[Saved data entries]
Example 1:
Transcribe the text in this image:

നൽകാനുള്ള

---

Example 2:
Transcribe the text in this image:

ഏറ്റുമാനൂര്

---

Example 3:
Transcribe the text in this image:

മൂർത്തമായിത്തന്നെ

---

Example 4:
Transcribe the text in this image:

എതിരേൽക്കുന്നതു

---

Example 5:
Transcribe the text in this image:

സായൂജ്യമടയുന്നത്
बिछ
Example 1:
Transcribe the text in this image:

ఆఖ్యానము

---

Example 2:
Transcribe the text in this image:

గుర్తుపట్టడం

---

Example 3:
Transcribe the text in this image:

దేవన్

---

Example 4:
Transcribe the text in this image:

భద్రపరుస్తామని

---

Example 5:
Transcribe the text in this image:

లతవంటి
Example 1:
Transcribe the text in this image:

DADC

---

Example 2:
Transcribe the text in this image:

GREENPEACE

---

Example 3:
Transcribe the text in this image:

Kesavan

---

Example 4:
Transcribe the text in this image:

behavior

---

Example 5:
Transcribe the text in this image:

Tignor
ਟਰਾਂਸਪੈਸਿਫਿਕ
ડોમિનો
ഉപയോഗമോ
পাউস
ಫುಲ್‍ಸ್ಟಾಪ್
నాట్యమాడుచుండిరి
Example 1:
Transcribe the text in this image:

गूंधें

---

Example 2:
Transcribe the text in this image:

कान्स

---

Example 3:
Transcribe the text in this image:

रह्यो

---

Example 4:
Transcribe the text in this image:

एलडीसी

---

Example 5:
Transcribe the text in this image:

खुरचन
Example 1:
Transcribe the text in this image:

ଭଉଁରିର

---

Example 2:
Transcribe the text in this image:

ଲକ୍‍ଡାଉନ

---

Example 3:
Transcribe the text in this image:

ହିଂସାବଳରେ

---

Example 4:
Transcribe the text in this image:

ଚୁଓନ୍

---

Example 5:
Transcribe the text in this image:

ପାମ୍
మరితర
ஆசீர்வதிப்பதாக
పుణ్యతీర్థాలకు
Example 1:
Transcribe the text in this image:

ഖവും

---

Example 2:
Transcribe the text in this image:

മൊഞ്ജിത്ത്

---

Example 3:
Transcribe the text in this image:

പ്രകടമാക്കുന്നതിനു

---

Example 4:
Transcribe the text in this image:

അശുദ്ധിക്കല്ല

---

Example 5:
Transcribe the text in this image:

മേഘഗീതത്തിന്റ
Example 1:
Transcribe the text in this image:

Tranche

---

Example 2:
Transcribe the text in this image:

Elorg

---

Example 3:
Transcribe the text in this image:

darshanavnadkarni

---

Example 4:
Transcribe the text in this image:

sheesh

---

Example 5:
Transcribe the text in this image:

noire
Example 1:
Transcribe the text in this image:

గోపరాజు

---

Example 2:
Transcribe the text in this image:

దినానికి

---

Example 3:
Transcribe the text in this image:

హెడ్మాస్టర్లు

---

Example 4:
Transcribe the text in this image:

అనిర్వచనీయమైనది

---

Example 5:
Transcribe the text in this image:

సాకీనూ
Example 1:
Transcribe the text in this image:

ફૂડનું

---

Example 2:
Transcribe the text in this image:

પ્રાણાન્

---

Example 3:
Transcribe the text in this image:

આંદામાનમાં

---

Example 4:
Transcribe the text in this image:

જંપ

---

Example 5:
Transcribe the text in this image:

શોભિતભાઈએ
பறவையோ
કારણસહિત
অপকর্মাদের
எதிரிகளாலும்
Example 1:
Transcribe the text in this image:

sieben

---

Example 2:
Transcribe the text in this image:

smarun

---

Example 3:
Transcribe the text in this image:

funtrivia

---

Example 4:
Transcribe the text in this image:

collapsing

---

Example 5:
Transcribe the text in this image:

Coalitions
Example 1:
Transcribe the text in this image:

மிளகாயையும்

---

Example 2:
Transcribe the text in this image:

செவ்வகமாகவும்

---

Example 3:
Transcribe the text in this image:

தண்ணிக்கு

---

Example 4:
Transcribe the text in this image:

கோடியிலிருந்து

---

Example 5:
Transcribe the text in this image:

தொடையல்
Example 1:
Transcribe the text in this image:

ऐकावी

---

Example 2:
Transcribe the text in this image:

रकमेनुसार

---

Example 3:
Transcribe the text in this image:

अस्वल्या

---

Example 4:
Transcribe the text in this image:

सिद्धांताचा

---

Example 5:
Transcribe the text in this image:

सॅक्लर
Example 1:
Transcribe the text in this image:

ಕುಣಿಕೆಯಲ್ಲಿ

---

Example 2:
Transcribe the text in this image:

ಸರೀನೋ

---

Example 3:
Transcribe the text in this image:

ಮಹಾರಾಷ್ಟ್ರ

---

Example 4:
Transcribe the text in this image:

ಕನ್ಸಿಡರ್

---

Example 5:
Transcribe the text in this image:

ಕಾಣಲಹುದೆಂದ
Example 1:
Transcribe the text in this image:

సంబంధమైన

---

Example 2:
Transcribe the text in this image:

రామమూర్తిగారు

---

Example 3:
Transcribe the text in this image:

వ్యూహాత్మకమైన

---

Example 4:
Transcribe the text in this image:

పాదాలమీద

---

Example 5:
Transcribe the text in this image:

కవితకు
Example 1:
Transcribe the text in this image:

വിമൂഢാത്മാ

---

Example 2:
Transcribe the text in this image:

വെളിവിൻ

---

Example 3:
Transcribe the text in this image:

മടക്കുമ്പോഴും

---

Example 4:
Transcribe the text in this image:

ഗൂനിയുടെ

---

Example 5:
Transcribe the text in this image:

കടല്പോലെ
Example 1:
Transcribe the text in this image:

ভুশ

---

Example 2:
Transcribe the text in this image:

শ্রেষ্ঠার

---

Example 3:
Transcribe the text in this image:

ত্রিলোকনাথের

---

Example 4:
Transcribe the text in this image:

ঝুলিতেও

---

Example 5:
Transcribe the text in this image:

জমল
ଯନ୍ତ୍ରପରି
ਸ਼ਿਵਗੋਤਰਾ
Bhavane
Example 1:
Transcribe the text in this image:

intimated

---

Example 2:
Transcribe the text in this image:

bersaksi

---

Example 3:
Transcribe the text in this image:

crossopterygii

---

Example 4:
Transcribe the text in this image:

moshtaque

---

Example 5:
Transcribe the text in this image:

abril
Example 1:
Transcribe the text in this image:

__EXERCISE BRIEF__
Give back the data exactly, with no line dropped.

__TASK RESULT__
Example 1:
Transcribe the text in this image:

നൽകാനുള്ള

---

Example 2:
Transcribe the text in this image:

ഏറ്റുമാനൂര്

---

Example 3:
Transcribe the text in this image:

മൂർത്തമായിത്തന്നെ

---

Example 4:
Transcribe the text in this image:

എതിരേൽക്കുന്നതു

---

Example 5:
Transcribe the text in this image:

സായൂജ്യമടയുന്നത്
बिछ
Example 1:
Transcribe the text in this image:

ఆఖ్యానము

---

Example 2:
Transcribe the text in this image:

గుర్తుపట్టడం

---

Example 3:
Transcribe the text in this image:

దేవన్

---

Example 4:
Transcribe the text in this image:

భద్రపరుస్తామని

---

Example 5:
Transcribe the text in this image:

లతవంటి
Example 1:
Transcribe the text in this image:

DADC

---

Example 2:
Transcribe the text in this image:

GREENPEACE

---

Example 3:
Transcribe the text in this image:

Kesavan

---

Example 4:
Transcribe the text in this image:

behavior

---

Example 5:
Transcribe the text in this image:

Tignor
ਟਰਾਂਸਪੈਸਿਫਿਕ
ડોમિનો
ഉപയോഗമോ
পাউস
ಫುಲ್‍ಸ್ಟಾಪ್
నాట్యమాడుచుండిరి
Example 1:
Transcribe the text in this image:

गूंधें

---

Example 2:
Transcribe the text in this image:

कान्स

---

Example 3:
Transcribe the text in this image:

रह्यो

---

Example 4:
Transcribe the text in this image:

एलडीसी

---

Example 5:
Transcribe the text in this image:

खुरचन
Example 1:
Transcribe the text in this image:

ଭଉଁରିର

---

Example 2:
Transcribe the text in this image:

ଲକ୍‍ଡାଉନ

---

Example 3:
Transcribe the text in this image:

ହିଂସାବଳରେ

---

Example 4:
Transcribe the text in this image:

ଚୁଓନ୍

---

Example 5:
Transcribe the text in this image:

ପାମ୍
మరితర
ஆசீர்வதிப்பதாக
పుణ్యతీర్థాలకు
Example 1:
Transcribe the text in this image:

ഖവും

---

Example 2:
Transcribe the text in this image:

മൊഞ്ജിത്ത്

---

Example 3:
Transcribe the text in this image:

പ്രകടമാക്കുന്നതിനു

---

Example 4:
Transcribe the text in this image:

അശുദ്ധിക്കല്ല

---

Example 5:
Transcribe the text in this image:

മേഘഗീതത്തിന്റ
Example 1:
Transcribe the text in this image:

Tranche

---

Example 2:
Transcribe the text in this image:

Elorg

---

Example 3:
Transcribe the text in this image:

darshanavnadkarni

---

Example 4:
Transcribe the text in this image:

sheesh

---

Example 5:
Transcribe the text in this image:

noire
Example 1:
Transcribe the text in this image:

గోపరాజు

---

Example 2:
Transcribe the text in this image:

దినానికి

---

Example 3:
Transcribe the text in this image:

హెడ్మాస్టర్లు

---

Example 4:
Transcribe the text in this image:

అనిర్వచనీయమైనది

---

Example 5:
Transcribe the text in this image:

సాకీనూ
Example 1:
Transcribe the text in this image:

ફૂડનું

---

Example 2:
Transcribe the text in this image:

પ્રાણાન્

---

Example 3:
Transcribe the text in this image:

આંદામાનમાં

---

Example 4:
Transcribe the text in this image:

જંપ

---

Example 5:
Transcribe the text in this image:

શોભિતભાઈએ
பறவையோ
કારણસહિત
অপকর্মাদের
எதிரிகளாலும்
Example 1:
Transcribe the text in this image:

sieben

---

Example 2:
Transcribe the text in this image:

smarun

---

Example 3:
Transcribe the text in this image:

funtrivia

---

Example 4:
Transcribe the text in this image:

collapsing

---

Example 5:
Transcribe the text in this image:

Coalitions
Example 1:
Transcribe the text in this image:

மிளகாயையும்

---

Example 2:
Transcribe the text in this image:

செவ்வகமாகவும்

---

Example 3:
Transcribe the text in this image:

தண்ணிக்கு

---

Example 4:
Transcribe the text in this image:

கோடியிலிருந்து

---

Example 5:
Transcribe the text in this image:

தொடையல்
Example 1:
Transcribe the text in this image:

ऐकावी

---

Example 2:
Transcribe the text in this image:

रकमेनुसार

---

Example 3:
Transcribe the text in this image:

अस्वल्या

---

Example 4:
Transcribe the text in this image:

सिद्धांताचा

---

Example 5:
Transcribe the text in this image:

सॅक्लर
Example 1:
Transcribe the text in this image:

ಕುಣಿಕೆಯಲ್ಲಿ

---

Example 2:
Transcribe the text in this image:

ಸರೀನೋ

---

Example 3:
Transcribe the text in this image:

ಮಹಾರಾಷ್ಟ್ರ

---

Example 4:
Transcribe the text in this image:

ಕನ್ಸಿಡರ್

---

Example 5:
Transcribe the text in this image:

ಕಾಣಲಹುದೆಂದ
Example 1:
Transcribe the text in this image:

సంబంధమైన

---

Example 2:
Transcribe the text in this image:

రామమూర్తిగారు

---

Example 3:
Transcribe the text in this image:

వ్యూహాత్మకమైన

---

Example 4:
Transcribe the text in this image:

పాదాలమీద

---

Example 5:
Transcribe the text in this image:

కవితకు
Example 1:
Transcribe the text in this image:

വിമൂഢാത്മാ

---

Example 2:
Transcribe the text in this image:

വെളിവിൻ

---

Example 3:
Transcribe the text in this image:

മടക്കുമ്പോഴും

---

Example 4:
Transcribe the text in this image:

ഗൂനിയുടെ

---

Example 5:
Transcribe the text in this image:

കടല്പോലെ
Example 1:
Transcribe the text in this image:

ভুশ

---

Example 2:
Transcribe the text in this image:

শ্রেষ্ঠার

---

Example 3:
Transcribe the text in this image:

ত্রিলোকনাথের

---

Example 4:
Transcribe the text in this image:

ঝুলিতেও

---

Example 5:
Transcribe the text in this image:

জমল
ଯନ୍ତ୍ରପରି
ਸ਼ਿਵਗੋਤਰਾ
Bhavane
Example 1:
Transcribe the text in this image:

intimated

---

Example 2:
Transcribe the text in this image:

bersaksi

---

Example 3:
Transcribe the text in this image:

crossopterygii

---

Example 4:
Transcribe the text in this image:

moshtaque

---

Example 5:
Transcribe the text in this image:

abril
Example 1:
Transcribe the text in this image:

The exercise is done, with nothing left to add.